Items in a dataset
◇ ◇ ◇ ◇ ◇
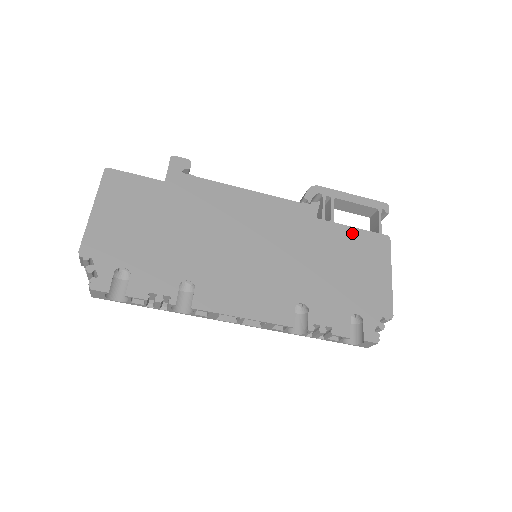
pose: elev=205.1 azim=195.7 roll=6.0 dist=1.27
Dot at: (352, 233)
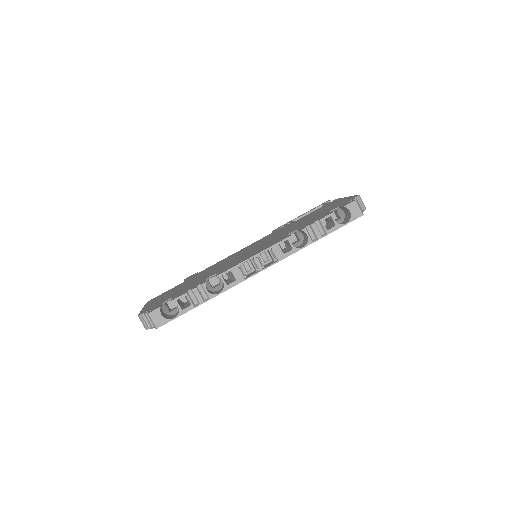
Dot at: occluded
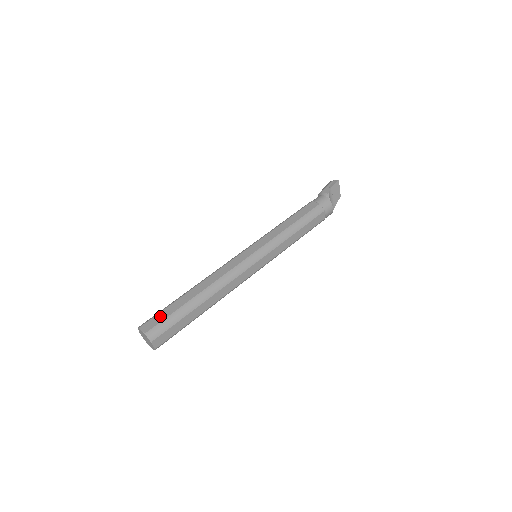
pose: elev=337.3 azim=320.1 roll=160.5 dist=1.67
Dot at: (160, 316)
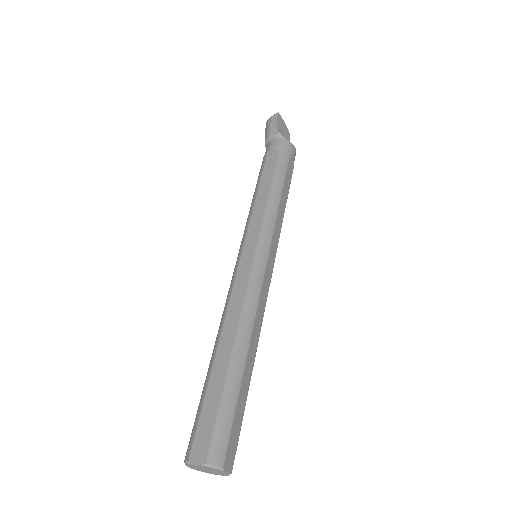
Dot at: (205, 422)
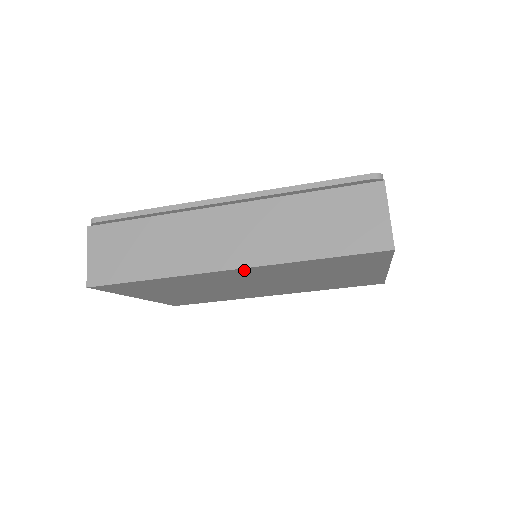
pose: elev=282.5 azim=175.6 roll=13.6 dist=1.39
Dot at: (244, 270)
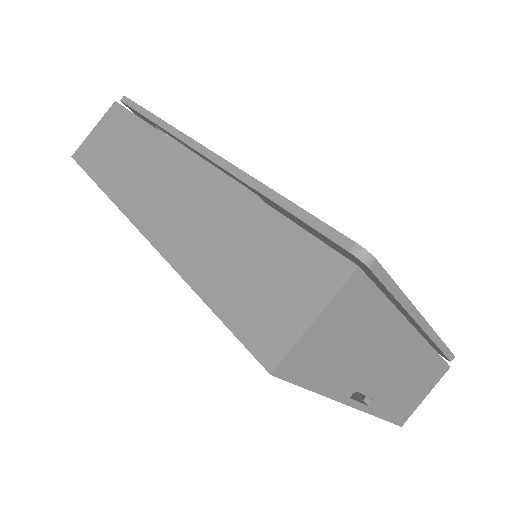
Dot at: occluded
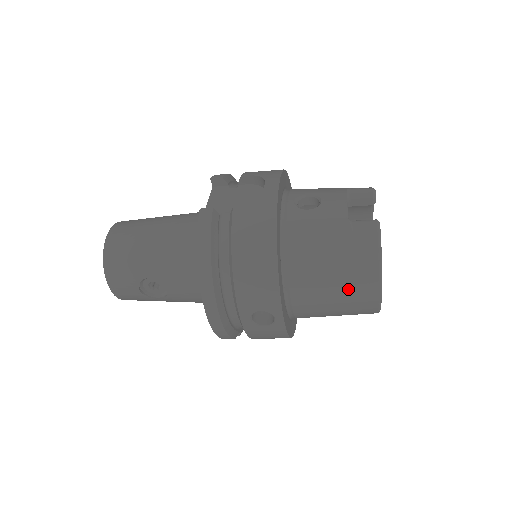
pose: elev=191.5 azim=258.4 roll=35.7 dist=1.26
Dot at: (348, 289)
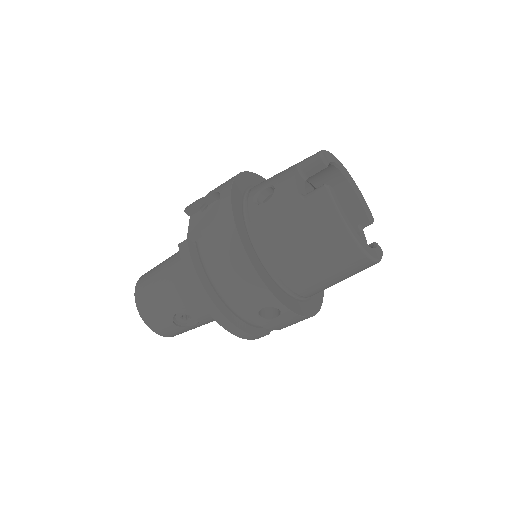
Dot at: (329, 257)
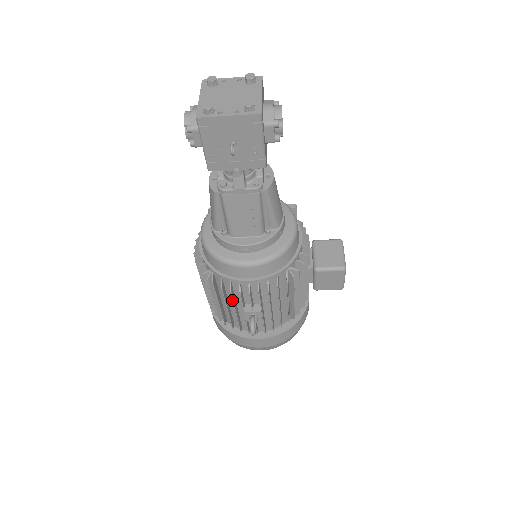
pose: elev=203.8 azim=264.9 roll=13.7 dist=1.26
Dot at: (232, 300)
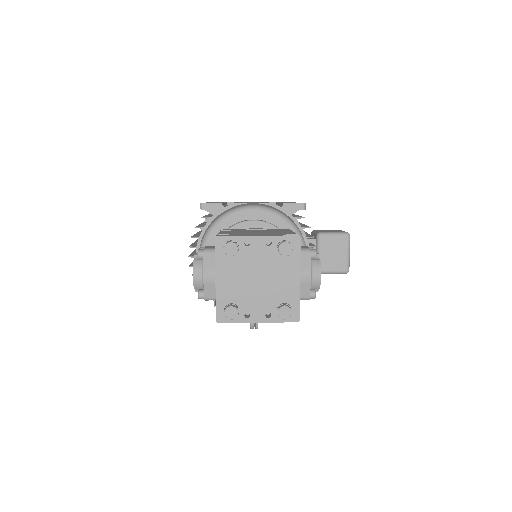
Dot at: occluded
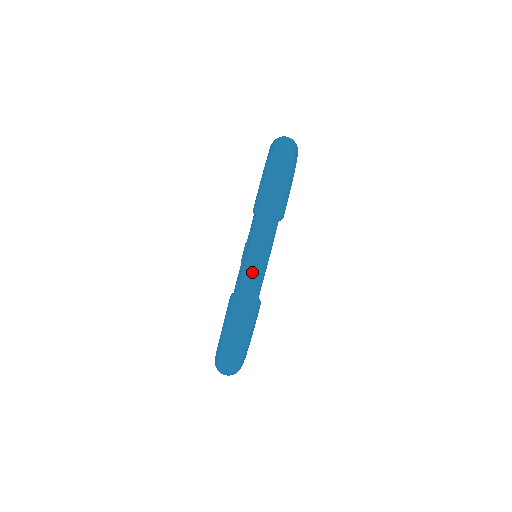
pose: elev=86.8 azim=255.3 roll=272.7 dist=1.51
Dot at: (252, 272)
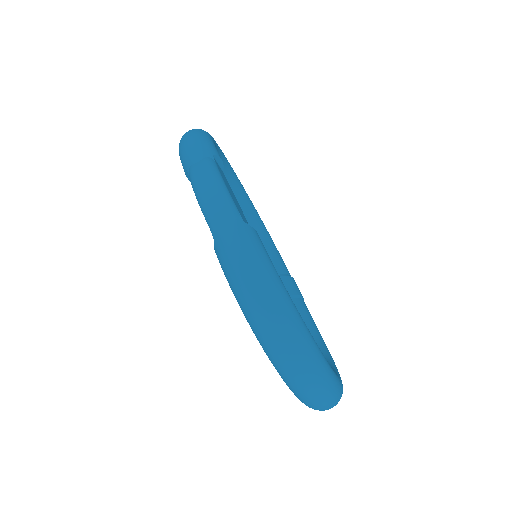
Dot at: (211, 199)
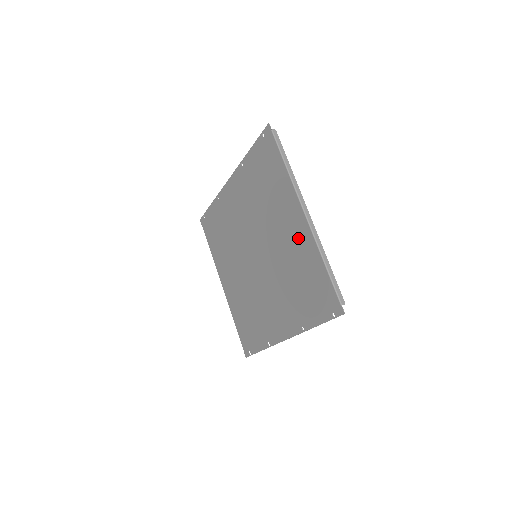
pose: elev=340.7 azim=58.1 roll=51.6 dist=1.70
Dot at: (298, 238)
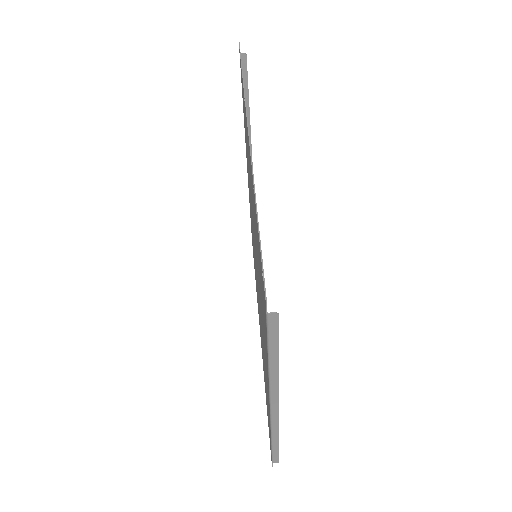
Dot at: occluded
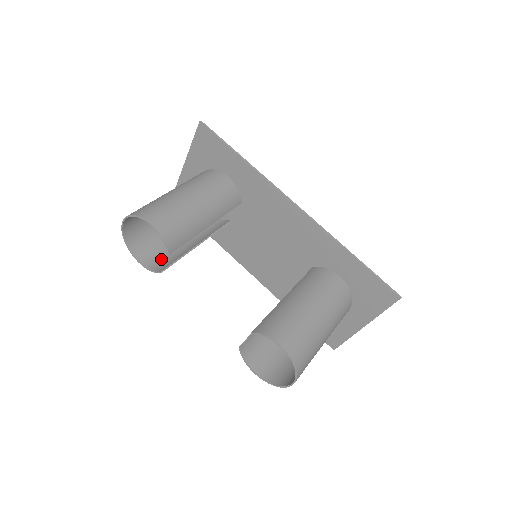
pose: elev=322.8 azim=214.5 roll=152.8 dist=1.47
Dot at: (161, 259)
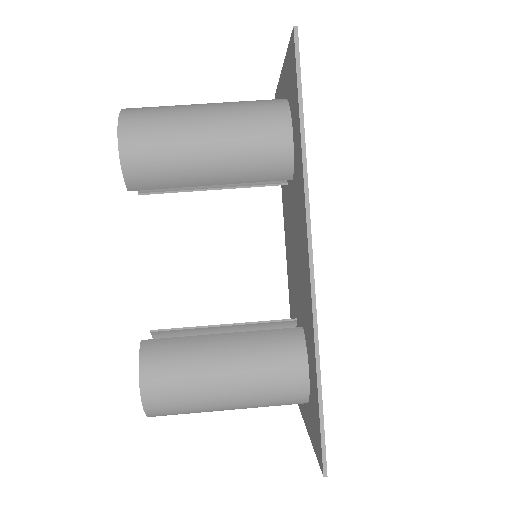
Dot at: occluded
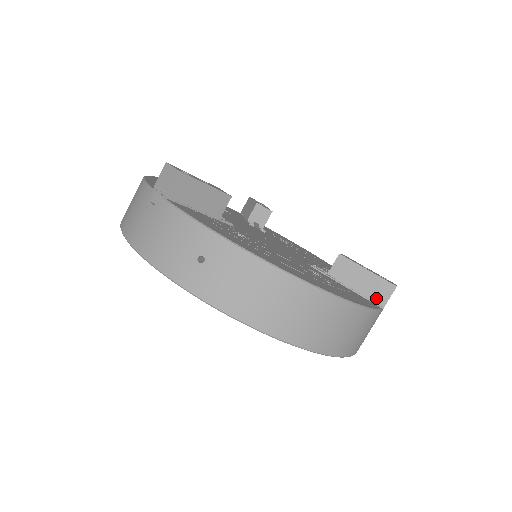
◇ ◇ ◇ ◇ ◇
Exercise: Reproduce every line of the records above word for word, leaving out the pictures.

Response to the task:
pose: elev=205.1 azim=195.7 roll=6.0 dist=1.27
Dot at: (352, 233)
Dot at: occluded
pose: elev=337.3 azim=320.1 roll=160.5 dist=1.67
Dot at: (160, 316)
Dot at: (205, 422)
pose: elev=282.5 azim=175.6 roll=13.6 dist=1.39
Dot at: (244, 270)
Dot at: occluded
pose: elev=191.5 azim=258.4 roll=35.7 dist=1.26
Dot at: (348, 289)
Dot at: (329, 257)
pose: elev=203.8 azim=264.9 roll=13.7 dist=1.26
Dot at: (232, 300)
Dot at: occluded
pose: elev=86.8 azim=255.3 roll=272.7 dist=1.51
Dot at: (252, 272)
Dot at: (211, 199)
pose: elev=340.7 azim=58.1 roll=51.6 dist=1.70
Dot at: (298, 238)
Dot at: occluded
pose: elev=322.8 azim=214.5 roll=152.8 dist=1.47
Dot at: (161, 259)
Dot at: occluded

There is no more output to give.